■ WORK INSTRUCTIONS:
With the line containing "1168,707 1247,767 1256,815" as the start and the line containing "<!-- minor -->" as the end, transcribe that span of the entries below exactly, including both.

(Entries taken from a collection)

>>

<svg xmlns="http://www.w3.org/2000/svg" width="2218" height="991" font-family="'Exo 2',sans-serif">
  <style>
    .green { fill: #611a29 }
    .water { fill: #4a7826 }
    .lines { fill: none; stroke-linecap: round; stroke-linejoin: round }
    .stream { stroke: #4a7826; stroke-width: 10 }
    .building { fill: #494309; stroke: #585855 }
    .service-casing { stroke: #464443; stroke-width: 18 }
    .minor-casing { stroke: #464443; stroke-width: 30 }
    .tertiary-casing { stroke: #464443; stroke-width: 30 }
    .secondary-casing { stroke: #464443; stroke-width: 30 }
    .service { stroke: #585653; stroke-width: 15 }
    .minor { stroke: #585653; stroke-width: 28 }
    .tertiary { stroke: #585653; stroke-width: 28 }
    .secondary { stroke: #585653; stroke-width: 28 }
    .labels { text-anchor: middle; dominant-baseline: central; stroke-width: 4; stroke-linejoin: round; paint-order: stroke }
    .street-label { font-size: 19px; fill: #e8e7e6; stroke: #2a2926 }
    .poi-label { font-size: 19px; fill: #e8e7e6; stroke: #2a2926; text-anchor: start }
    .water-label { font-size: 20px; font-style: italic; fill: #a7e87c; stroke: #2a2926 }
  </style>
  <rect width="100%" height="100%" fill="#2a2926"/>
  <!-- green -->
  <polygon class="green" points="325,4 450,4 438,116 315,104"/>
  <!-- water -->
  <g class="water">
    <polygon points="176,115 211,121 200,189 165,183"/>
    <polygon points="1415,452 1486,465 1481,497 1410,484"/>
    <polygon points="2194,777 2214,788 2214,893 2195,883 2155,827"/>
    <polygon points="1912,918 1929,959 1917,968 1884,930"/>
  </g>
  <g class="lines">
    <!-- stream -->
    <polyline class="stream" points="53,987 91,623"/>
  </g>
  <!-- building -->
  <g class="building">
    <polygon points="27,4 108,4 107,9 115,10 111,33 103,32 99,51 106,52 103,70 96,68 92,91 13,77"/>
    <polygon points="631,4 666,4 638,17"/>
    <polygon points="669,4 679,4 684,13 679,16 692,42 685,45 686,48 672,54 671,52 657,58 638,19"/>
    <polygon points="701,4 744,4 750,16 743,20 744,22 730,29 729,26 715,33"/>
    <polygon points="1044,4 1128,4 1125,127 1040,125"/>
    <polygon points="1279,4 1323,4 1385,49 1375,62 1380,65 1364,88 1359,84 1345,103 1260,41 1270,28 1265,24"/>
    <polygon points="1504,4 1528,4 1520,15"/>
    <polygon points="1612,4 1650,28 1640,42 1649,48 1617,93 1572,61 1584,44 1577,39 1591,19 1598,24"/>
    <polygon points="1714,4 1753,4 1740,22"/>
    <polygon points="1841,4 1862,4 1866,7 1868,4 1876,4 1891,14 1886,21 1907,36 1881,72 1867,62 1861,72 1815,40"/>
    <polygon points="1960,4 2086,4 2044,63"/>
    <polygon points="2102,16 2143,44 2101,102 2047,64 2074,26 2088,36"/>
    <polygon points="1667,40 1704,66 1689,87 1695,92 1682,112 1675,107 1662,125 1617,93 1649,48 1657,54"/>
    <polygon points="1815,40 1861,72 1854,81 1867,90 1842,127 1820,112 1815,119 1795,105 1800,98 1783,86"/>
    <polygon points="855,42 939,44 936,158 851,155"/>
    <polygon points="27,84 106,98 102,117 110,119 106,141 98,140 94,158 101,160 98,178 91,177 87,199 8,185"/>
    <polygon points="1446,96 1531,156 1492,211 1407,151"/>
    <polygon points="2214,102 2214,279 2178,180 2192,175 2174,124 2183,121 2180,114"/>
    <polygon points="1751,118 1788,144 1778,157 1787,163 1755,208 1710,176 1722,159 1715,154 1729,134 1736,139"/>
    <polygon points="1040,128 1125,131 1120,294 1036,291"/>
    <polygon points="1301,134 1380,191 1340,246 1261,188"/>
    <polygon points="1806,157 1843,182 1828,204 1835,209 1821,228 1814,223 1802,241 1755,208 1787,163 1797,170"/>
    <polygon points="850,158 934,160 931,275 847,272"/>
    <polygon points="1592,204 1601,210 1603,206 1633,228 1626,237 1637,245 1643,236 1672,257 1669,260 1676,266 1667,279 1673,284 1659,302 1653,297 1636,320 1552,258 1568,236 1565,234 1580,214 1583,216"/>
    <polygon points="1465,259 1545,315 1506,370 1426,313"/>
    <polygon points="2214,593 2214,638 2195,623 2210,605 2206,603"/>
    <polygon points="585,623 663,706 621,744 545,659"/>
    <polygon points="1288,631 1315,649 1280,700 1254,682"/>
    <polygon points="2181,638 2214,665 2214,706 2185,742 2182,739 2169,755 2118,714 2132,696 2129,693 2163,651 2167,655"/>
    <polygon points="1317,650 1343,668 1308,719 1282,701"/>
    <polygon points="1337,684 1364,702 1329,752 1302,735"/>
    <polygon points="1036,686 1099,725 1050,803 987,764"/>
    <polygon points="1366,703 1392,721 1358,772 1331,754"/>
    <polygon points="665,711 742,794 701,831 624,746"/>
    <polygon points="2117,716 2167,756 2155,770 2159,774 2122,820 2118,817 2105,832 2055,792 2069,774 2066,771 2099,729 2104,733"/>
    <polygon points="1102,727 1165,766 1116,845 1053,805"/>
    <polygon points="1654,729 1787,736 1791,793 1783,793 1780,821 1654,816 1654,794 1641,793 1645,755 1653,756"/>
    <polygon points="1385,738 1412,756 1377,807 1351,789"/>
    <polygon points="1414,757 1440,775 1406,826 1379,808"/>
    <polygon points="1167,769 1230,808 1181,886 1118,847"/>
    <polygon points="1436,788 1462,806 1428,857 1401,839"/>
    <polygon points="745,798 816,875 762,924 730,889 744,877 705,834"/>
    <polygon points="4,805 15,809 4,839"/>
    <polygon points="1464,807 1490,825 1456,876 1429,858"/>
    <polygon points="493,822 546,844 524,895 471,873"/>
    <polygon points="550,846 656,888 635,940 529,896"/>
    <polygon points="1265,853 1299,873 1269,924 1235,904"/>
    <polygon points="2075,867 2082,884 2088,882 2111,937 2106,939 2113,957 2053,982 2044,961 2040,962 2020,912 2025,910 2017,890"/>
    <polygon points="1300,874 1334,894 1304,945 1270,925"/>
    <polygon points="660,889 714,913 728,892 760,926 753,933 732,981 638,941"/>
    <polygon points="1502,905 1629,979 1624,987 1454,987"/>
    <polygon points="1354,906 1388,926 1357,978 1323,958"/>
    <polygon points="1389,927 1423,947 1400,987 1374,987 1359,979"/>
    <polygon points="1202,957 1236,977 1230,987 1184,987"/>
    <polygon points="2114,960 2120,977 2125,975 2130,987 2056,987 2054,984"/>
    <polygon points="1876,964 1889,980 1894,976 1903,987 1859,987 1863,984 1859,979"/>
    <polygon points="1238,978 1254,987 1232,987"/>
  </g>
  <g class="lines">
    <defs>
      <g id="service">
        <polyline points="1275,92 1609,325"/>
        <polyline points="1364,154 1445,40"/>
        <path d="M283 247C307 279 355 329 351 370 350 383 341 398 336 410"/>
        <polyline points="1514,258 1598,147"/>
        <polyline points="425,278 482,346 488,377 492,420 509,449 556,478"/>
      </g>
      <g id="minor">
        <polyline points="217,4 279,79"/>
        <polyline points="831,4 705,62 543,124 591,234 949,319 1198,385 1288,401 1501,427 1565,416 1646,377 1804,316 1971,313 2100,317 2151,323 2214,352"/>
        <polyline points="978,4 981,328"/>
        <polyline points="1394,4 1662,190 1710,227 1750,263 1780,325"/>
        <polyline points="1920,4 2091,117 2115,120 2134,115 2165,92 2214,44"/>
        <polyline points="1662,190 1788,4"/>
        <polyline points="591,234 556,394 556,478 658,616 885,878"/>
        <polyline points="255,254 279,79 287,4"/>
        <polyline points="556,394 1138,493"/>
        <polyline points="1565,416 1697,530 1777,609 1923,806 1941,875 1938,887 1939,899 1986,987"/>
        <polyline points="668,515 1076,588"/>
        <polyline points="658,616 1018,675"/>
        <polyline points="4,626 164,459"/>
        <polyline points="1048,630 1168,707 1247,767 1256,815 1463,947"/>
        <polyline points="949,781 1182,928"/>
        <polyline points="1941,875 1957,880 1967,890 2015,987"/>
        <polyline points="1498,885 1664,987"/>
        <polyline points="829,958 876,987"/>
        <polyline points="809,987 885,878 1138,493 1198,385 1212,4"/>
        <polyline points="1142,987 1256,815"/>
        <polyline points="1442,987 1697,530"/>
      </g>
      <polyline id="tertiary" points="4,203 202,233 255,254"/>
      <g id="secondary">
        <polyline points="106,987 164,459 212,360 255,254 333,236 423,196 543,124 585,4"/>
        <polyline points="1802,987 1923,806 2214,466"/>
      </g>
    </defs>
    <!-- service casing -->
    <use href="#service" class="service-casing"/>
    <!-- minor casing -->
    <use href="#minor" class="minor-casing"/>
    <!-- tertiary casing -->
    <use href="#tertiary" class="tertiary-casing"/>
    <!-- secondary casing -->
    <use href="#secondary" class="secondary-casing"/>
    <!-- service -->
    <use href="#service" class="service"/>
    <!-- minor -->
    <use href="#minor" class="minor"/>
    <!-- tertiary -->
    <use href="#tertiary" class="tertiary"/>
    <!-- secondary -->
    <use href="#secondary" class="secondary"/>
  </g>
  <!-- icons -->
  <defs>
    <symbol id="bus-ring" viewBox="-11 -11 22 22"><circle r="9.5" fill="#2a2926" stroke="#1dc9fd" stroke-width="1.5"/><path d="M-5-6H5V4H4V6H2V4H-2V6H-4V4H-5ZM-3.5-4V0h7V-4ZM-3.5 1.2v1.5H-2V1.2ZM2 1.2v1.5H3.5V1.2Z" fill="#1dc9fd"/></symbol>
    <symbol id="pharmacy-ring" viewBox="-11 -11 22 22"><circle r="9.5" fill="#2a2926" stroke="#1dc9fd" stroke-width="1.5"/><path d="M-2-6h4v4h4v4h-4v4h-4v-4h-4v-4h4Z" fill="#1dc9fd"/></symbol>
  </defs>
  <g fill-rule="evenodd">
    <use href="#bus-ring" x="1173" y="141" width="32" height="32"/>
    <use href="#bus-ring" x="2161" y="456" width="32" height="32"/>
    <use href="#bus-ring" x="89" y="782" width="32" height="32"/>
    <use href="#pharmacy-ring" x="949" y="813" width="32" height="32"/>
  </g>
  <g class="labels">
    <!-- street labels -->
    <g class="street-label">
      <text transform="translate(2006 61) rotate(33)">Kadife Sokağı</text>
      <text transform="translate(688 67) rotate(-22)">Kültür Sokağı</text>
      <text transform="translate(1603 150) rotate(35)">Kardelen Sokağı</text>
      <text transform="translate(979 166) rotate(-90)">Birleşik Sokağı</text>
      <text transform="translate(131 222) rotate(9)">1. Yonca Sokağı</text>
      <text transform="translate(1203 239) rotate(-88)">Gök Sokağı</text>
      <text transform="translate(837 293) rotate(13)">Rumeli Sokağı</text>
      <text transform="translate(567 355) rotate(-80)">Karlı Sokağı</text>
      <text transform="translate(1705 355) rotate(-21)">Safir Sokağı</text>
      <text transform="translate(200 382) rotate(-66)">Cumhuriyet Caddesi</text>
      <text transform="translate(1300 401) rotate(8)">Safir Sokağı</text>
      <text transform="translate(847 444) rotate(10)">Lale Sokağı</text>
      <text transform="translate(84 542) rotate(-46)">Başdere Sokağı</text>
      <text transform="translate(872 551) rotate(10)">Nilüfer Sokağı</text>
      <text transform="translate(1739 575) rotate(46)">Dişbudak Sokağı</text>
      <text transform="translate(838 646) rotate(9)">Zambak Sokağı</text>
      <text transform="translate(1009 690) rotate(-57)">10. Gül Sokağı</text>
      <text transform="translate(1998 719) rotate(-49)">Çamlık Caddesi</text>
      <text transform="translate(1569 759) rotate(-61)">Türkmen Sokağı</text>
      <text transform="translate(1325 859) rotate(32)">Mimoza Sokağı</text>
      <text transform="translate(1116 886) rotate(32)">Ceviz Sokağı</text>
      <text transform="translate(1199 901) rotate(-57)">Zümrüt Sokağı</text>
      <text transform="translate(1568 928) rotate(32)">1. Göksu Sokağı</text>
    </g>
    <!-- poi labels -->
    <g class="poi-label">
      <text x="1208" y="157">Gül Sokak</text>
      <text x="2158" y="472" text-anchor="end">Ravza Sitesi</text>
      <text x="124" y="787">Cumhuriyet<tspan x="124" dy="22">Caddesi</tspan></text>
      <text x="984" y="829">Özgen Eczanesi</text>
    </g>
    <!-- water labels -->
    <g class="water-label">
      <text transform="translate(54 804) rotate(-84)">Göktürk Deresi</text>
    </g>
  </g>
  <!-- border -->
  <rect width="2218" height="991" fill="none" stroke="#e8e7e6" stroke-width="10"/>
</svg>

<<

■ YOUR RESPONSE:
        <polyline points="1048,630 1168,707 1247,767 1256,815 1463,947"/>
        <polyline points="949,781 1182,928"/>
        <polyline points="1941,875 1957,880 1967,890 2015,987"/>
        <polyline points="1498,885 1664,987"/>
        <polyline points="829,958 876,987"/>
        <polyline points="809,987 885,878 1138,493 1198,385 1212,4"/>
        <polyline points="1142,987 1256,815"/>
        <polyline points="1442,987 1697,530"/>
      </g>
      <polyline id="tertiary" points="4,203 202,233 255,254"/>
      <g id="secondary">
        <polyline points="106,987 164,459 212,360 255,254 333,236 423,196 543,124 585,4"/>
        <polyline points="1802,987 1923,806 2214,466"/>
      </g>
    </defs>
    <!-- service casing -->
    <use href="#service" class="service-casing"/>
    <!-- minor casing -->
    <use href="#minor" class="minor-casing"/>
    <!-- tertiary casing -->
    <use href="#tertiary" class="tertiary-casing"/>
    <!-- secondary casing -->
    <use href="#secondary" class="secondary-casing"/>
    <!-- service -->
    <use href="#service" class="service"/>
    <!-- minor -->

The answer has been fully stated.